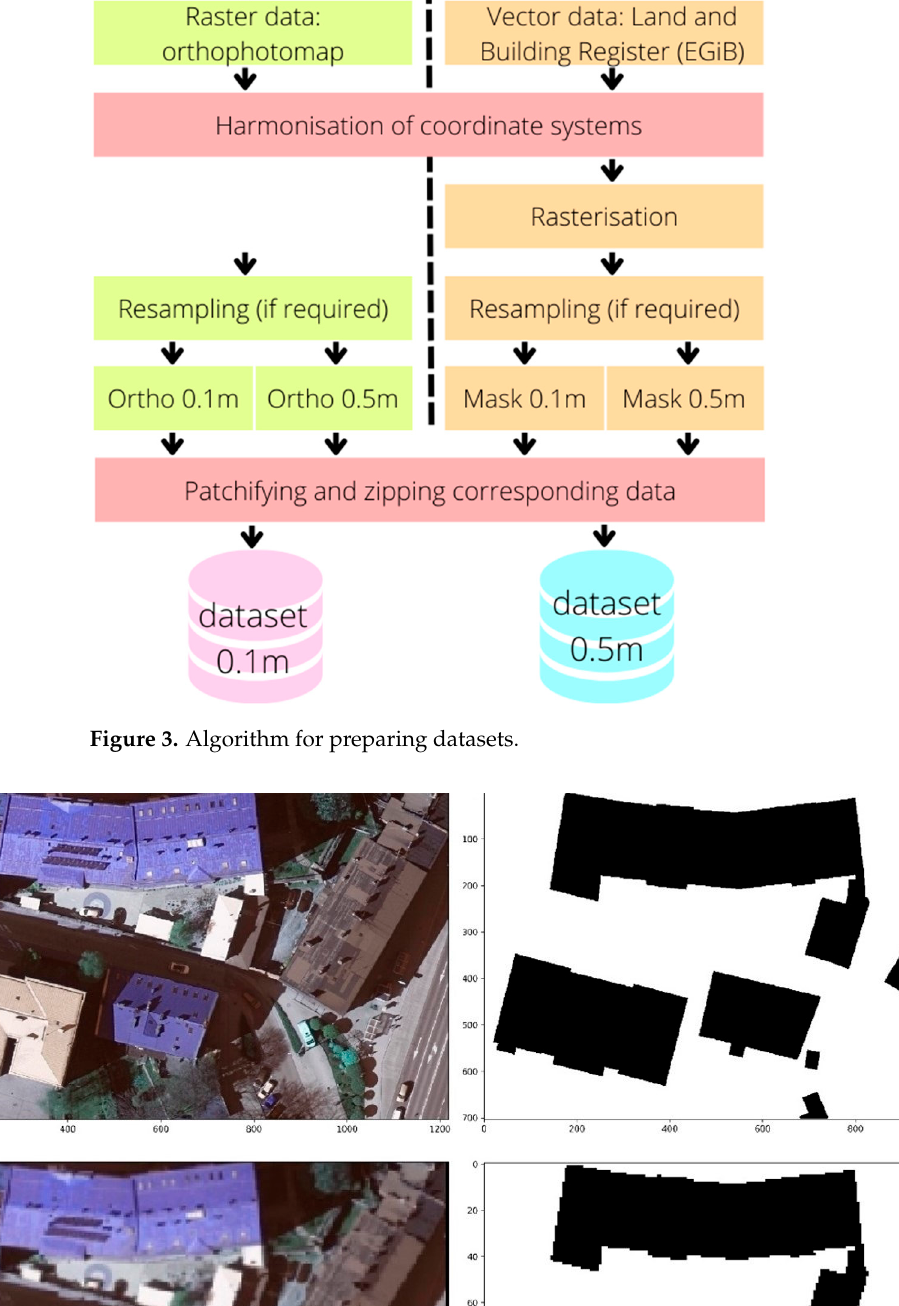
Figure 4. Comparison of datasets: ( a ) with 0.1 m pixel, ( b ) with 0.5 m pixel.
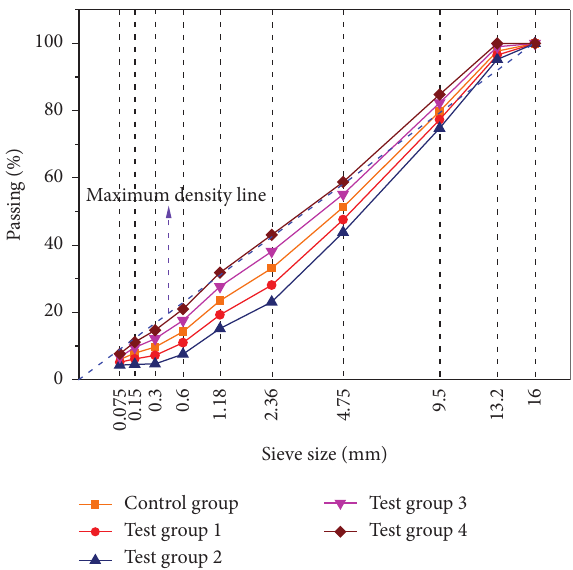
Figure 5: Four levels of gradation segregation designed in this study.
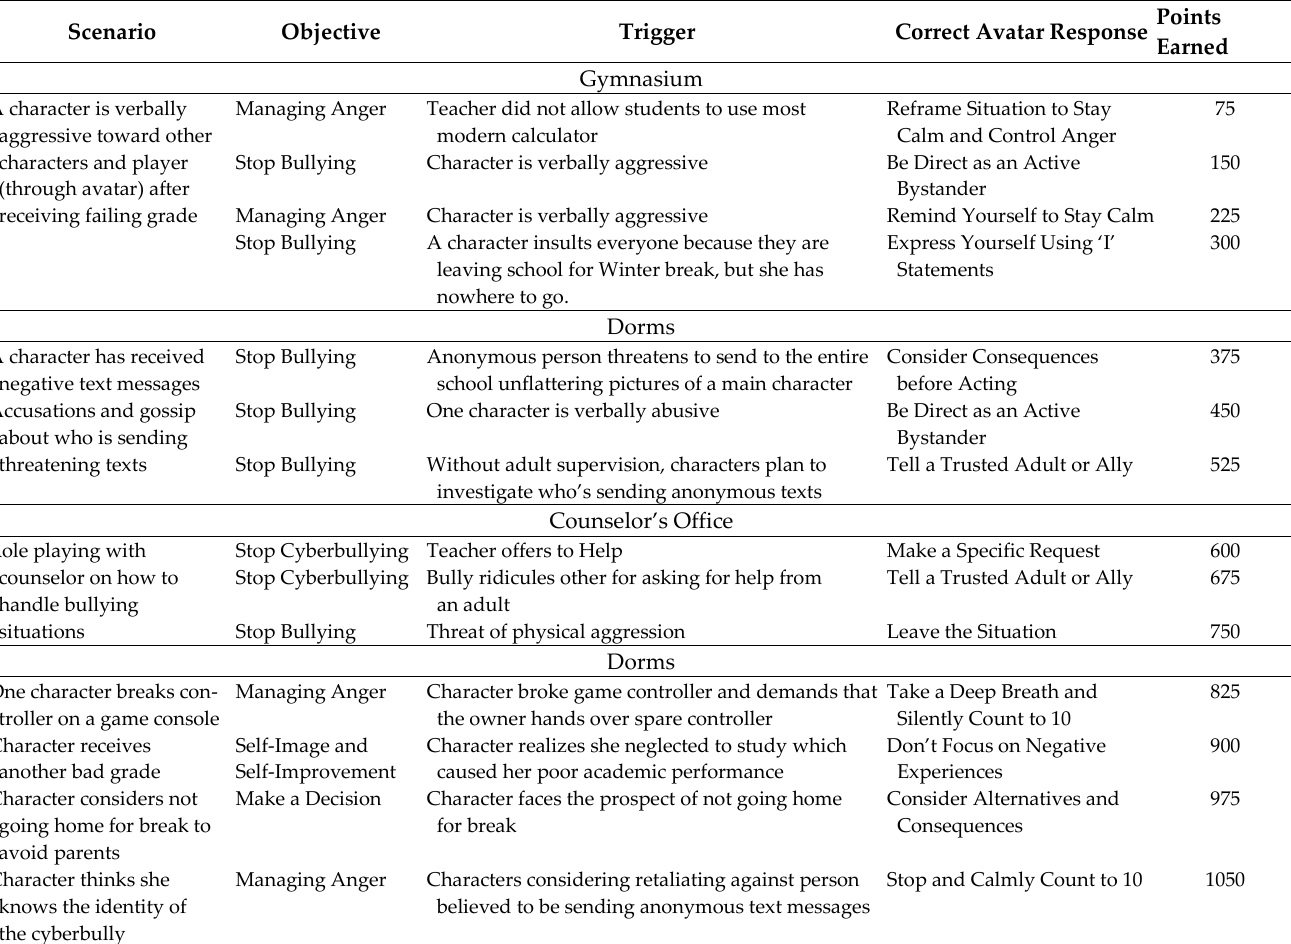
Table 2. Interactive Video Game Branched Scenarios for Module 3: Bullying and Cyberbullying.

■ Brief ■
The result should be the full material above, word for word, with its pictures omitted.

■ Exercise response ■
Figure 4. Comparison of datasets: ( a ) with 0.1 m pixel, ( b ) with 0.5 m pixel.
Figure 5: Four levels of gradation segregation designed in this study.
Table 2. Interactive Video Game Branched Scenarios for Module 3: Bullying and Cyberbullying.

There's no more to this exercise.